• Exercise prompt: Lines with the word "tail" in them must be copied from the records below.

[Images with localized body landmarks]
════════

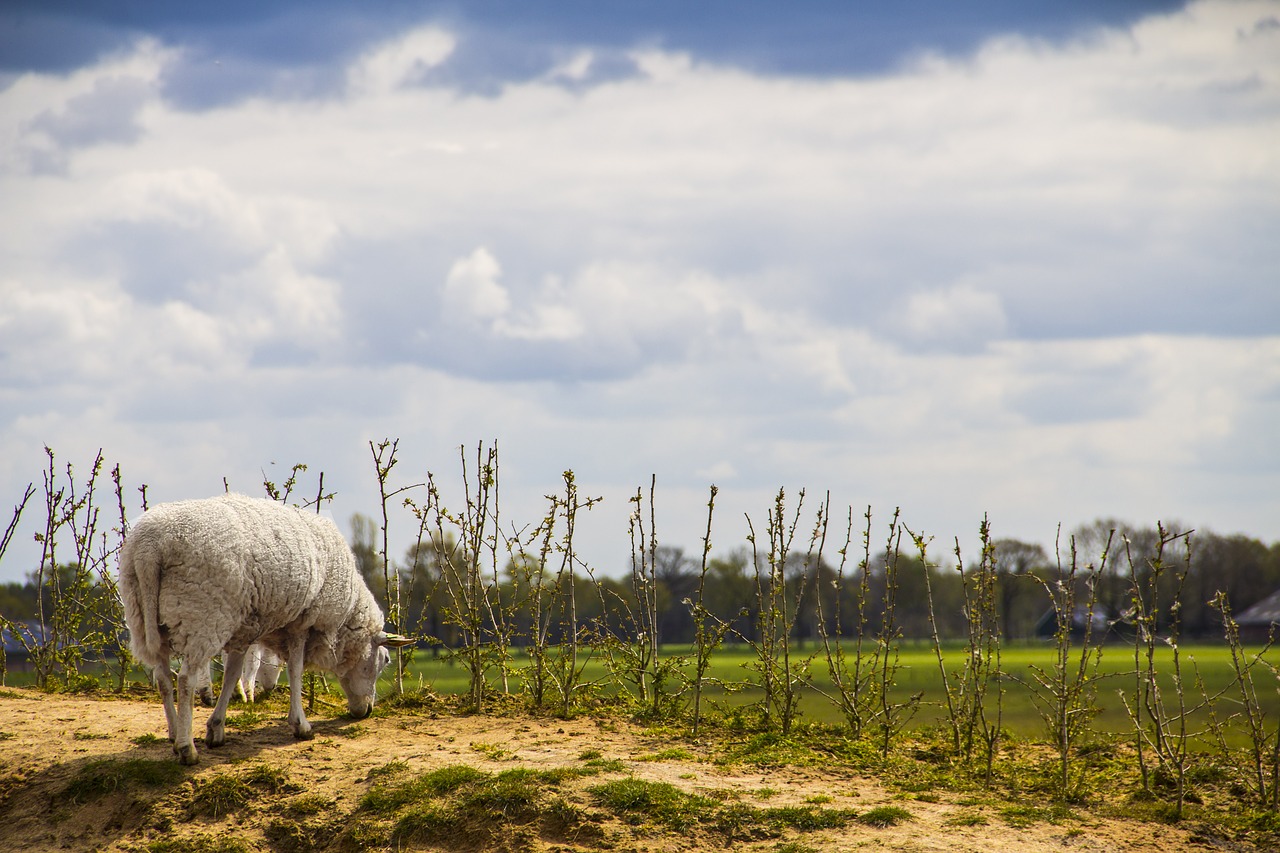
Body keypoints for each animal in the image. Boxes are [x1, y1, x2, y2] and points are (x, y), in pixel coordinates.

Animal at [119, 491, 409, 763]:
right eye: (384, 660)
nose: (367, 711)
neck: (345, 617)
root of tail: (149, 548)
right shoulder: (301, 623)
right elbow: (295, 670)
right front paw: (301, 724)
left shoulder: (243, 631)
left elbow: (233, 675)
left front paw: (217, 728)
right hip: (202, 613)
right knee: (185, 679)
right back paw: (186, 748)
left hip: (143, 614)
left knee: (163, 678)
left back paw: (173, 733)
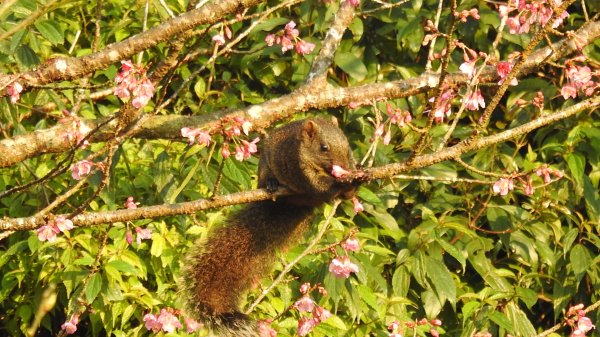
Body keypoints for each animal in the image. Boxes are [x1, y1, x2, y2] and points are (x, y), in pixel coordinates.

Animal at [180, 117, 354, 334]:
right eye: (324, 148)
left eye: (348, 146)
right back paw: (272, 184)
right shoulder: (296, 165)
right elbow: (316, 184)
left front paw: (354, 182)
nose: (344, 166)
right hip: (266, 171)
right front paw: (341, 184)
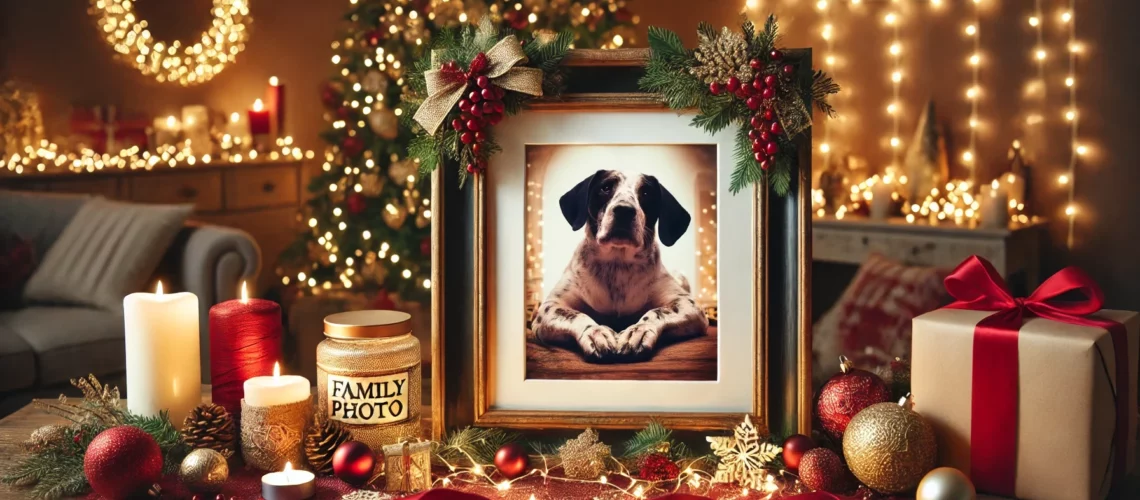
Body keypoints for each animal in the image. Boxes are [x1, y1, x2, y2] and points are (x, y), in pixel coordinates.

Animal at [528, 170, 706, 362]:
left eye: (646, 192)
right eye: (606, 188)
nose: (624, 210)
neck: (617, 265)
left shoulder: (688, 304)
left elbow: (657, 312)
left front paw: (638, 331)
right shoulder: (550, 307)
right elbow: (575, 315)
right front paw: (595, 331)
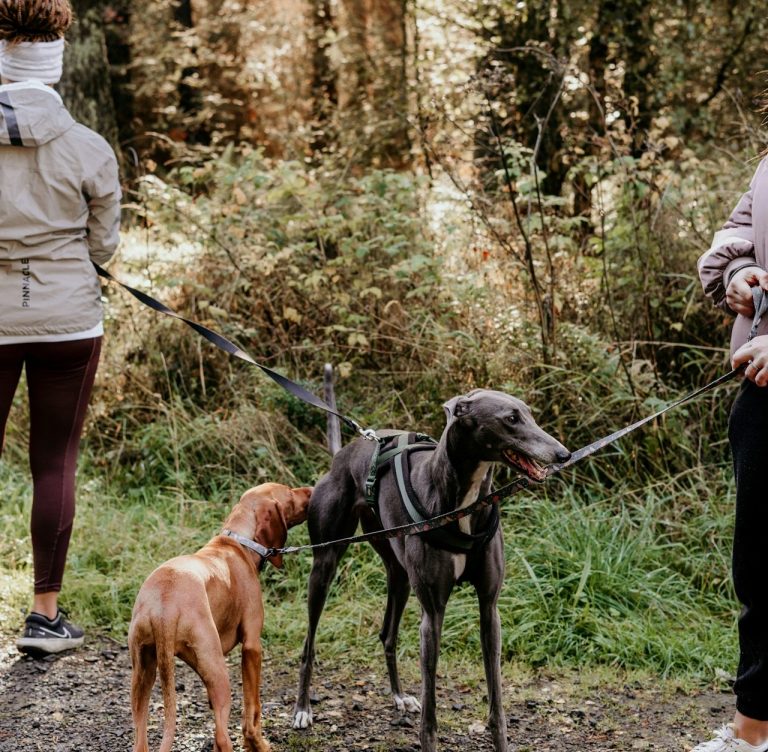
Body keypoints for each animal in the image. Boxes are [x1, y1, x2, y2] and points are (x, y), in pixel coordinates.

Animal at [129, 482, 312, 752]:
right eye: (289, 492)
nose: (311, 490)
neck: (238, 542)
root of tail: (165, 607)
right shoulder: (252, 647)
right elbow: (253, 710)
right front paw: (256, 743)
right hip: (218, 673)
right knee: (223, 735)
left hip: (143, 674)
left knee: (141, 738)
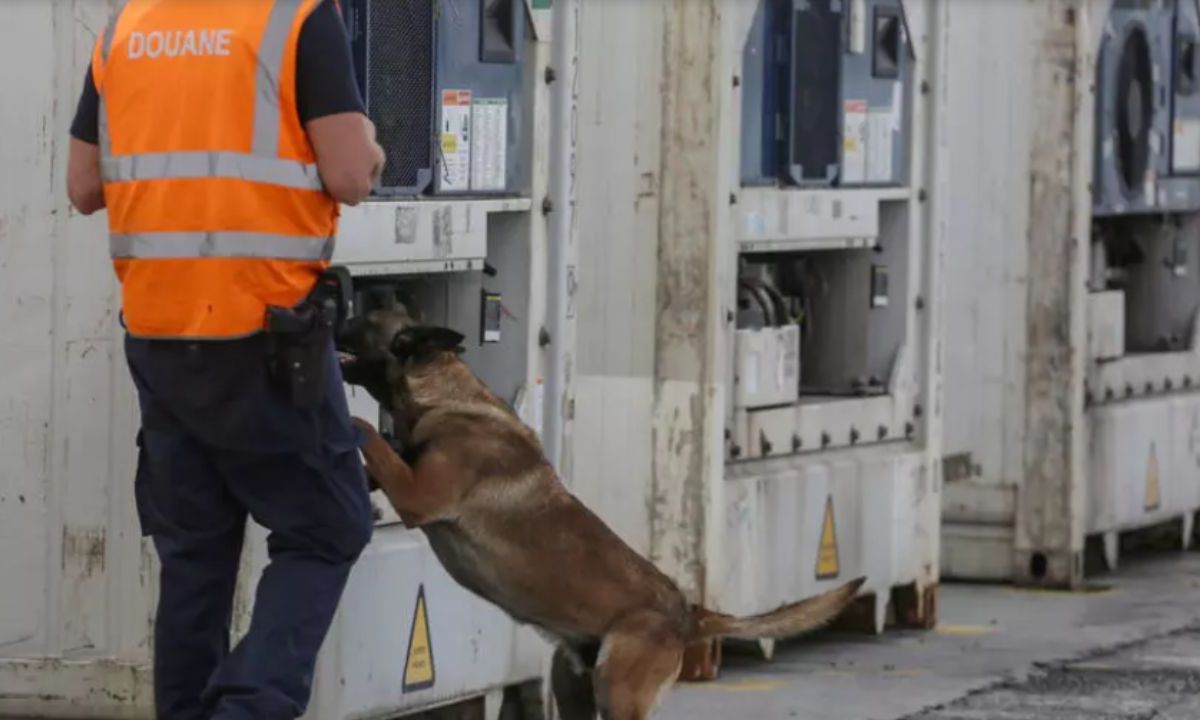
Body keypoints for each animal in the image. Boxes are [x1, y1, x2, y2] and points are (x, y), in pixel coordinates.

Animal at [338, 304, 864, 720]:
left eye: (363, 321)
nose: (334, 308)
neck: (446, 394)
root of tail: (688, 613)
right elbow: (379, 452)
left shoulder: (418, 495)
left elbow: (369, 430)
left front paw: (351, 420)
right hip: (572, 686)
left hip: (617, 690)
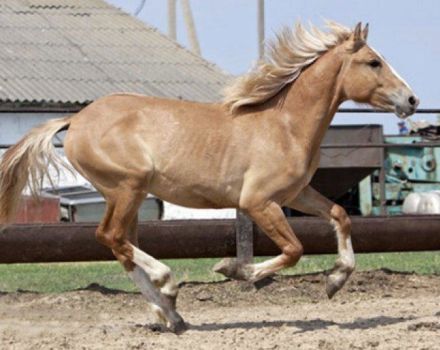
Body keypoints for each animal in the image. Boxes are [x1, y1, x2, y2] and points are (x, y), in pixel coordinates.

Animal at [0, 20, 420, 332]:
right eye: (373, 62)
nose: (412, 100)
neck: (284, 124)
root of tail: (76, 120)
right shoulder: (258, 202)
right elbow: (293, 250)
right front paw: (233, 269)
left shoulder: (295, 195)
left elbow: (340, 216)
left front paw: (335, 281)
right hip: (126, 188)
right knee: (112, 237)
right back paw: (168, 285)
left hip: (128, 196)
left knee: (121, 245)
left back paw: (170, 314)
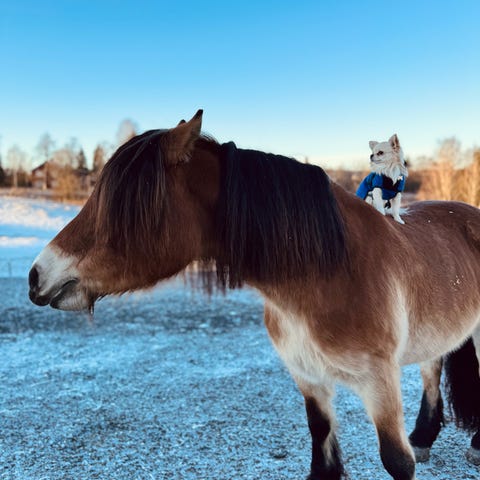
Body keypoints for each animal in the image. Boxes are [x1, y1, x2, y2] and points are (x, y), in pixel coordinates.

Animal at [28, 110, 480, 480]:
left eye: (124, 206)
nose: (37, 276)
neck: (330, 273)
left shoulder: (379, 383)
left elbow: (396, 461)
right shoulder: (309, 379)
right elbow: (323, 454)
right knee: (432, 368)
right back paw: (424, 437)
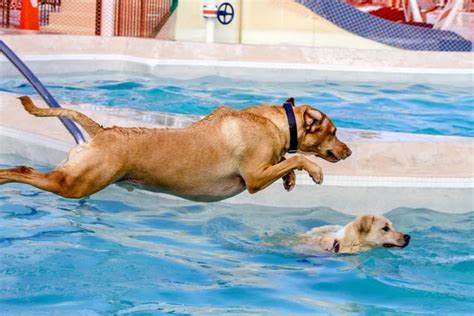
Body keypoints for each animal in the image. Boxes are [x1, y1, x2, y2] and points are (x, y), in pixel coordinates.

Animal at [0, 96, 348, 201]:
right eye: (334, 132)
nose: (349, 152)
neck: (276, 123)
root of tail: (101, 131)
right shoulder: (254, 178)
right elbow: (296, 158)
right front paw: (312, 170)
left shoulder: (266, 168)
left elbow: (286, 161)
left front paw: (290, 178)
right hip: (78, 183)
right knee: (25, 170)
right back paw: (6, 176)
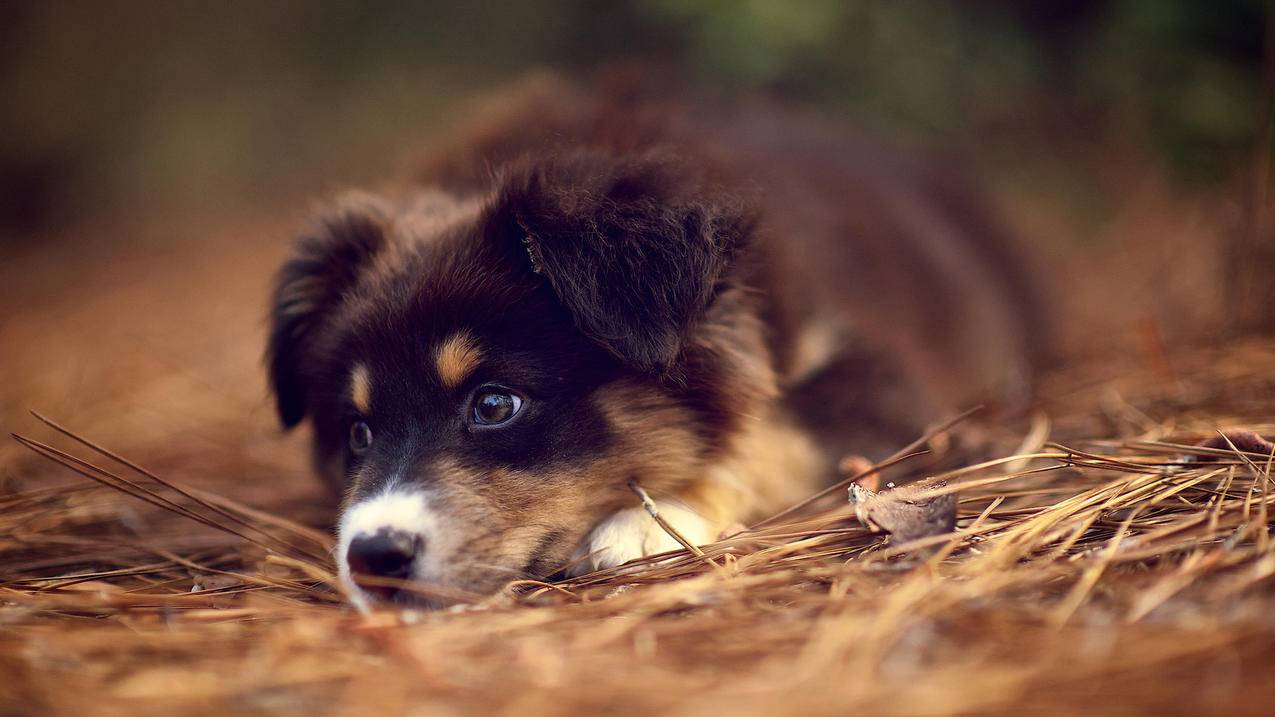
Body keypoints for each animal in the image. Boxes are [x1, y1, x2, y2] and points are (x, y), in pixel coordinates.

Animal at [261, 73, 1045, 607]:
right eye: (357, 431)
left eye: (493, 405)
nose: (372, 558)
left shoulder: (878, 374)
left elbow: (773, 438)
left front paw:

════════

• Solution to the problem:
root of tail: (149, 548)
root of tail: (165, 607)
root of tail: (688, 613)
root of tail: (76, 120)
root of tail: (101, 131)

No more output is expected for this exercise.